Nouvelles
Nigeria
Chrétiens et musulmans
17 mai 2010
Le nouveau président du Nigeria s’appelle Goodluck Jonathan (Bonne chance Jonathan !) et il aura effectivement besoin de beaucoup de chance pour gouverner ce pays ingouvernable ! Vice-président, il a prêté serment le 6 mai, remplaçant Umaru Yar’Adua malade depuis de longs mois et mort la veille.
Goodluck Jonathan est chrétien, succédant à un musulman qui avait lui-même remplacé un chrétien du sud, le général Olusegun Obasanjo. Le vice-président sera musulman.
C’est ainsi, au Nigeria, le pays le plus peuplé d’Afrique (149 millions d’habitants), où chrétiens et musulmans se partagent à peu près par moitié la population, les chrétiens étant majoritaires au sud, les musulmans au nord.
C’est aussi un pays qui a connu nombre d’affrontements religieux sanglants ces trente dernières années, plus précisément dans le nord où la charia a été imposée malgré la neutralité de l’État. Et malgré l’alternance, tous les huit ans, de la présidence entre nord et sud (c’est-à-dire de fait entre musulmans et chrétiens).
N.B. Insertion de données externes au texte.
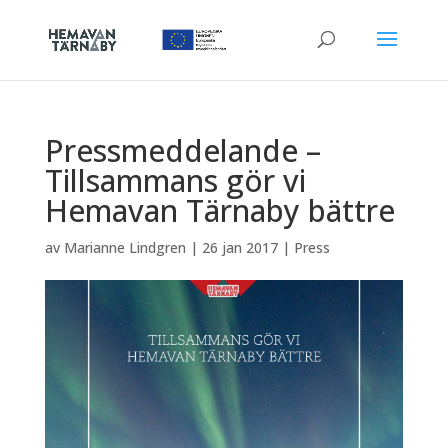
Pressmeddelande –
Tillsammans gör vi
Hemavan Tärnaby bättre
av
Marianne Lindgren
|
26 jan 2017
|
Press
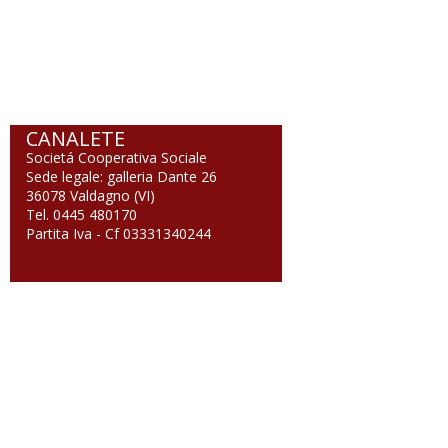
CANALETE
Societá Cooperativa Sociale
Sede legale: galleria Dante 26
36078 Valdagno (VI)
Tel. 0445 480170
Partita Iva - Cf 03331340244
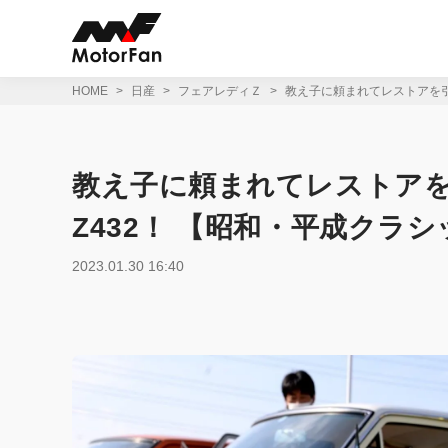
コ
ン
テ
ン
ツ
HOME
日産
フェアレディＺ
教え子に頼まれてレストアを引
へ
ス
キ
ッ
教え子に頼まれてレストア
プ
Z432！ 【昭和・平成クラ
2023.01.30 16:40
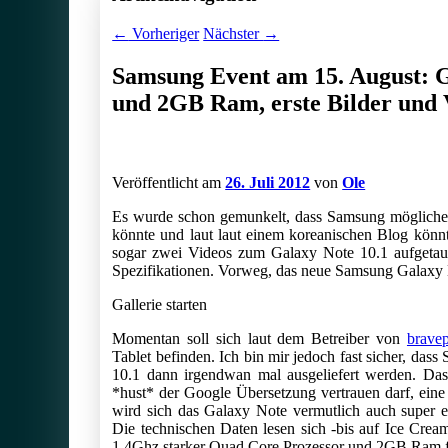
←
Vorheriger
Nächster
→
Samsung Event am 15. August: G
und 2GB Ram, erste Bilder und V
Veröffentlicht am
26. Juli 2012
von
Ole
Es wurde schon gemunkelt, dass Samsung mögliche
könnte und laut laut einem koreanischen Blog könnt
sogar zwei Videos zum Galaxy Note 10.1 aufgetau
Spezifikationen. Vorweg, das neue Samsung Galaxy N
Gallerie starten
Momentan soll sich laut dem Betreiber von
bravep
Tablet befinden. Ich bin mir jedoch fast sicher, da
10.1 dann irgendwan mal ausgeliefert werden. Das
*hust* der Google Übersetzung vertrauen darf, ein
wird sich das Galaxy Note vermutlich auch super
Die technischen Daten lesen sich -bis auf Ice Crea
1,4Ghz starker Quad Core Prozessor und 2GB Ram f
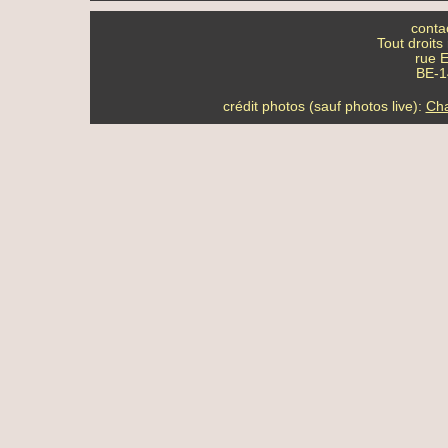
conta
Tout droits
rue E
BE-14
crédit photos (sauf photos live):
Cha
Une délégation du Conseil œcuménique des Églises devait se rendre au Nigeria à la fin de la semaine dernière dans la ville et la région de Jos. Cet État, au centre du Nigeria est l’un des plus affectés par les conflits ethniques et interreligieux et plusieurs centaines de gens y ont été tués ces derniers mois. La délégation comptait rencontrer des responsables d’Eglises dans la capitale, Abuja, des personnalités musulmanes engagées dans les efforts de paix et de réconciliation, le gouverneur de l’État de Jos ainsi que le nouveau président.
Le Nigeria est le premier pays producteur de pétrole du continent. Depuis son indépendance, ce pays a vécu une succession de régimes militaires et civils marqués par la corruption et des atteintes multiples aux droits de l’homme. Le Nigeria est un pays pauvre, la rente pétrolière ne profitant qu’à la minorité au pouvoir.
La pauvreté, la mauvaise gestion, la corruption, ont alimenté les tensions religieuses et ethniques de ces dernières années et sont cause de graves violations des droits de l’homme.
La délégation qui visite le Nigeria fait partie de la « Décennie : vaincre la violence », un mouvement initié par le Conseil œcuménique des Églises. La délégation au Nigeria entre dans ce cadre d’équipes œcuméniques qui visitent les Églises membres du Conseil œcuménique pour les encourager à partager leurs expériences, et à s'engager dans la vie publique pour promouvoir la résolution non violente des conflits, la réconciliation et le pardon. Cette « Décennie : vaincre la violence » se terminera en mai 2011 par un « Rassemblement œcuménique pour la paix », à Kingston en Jamaïque.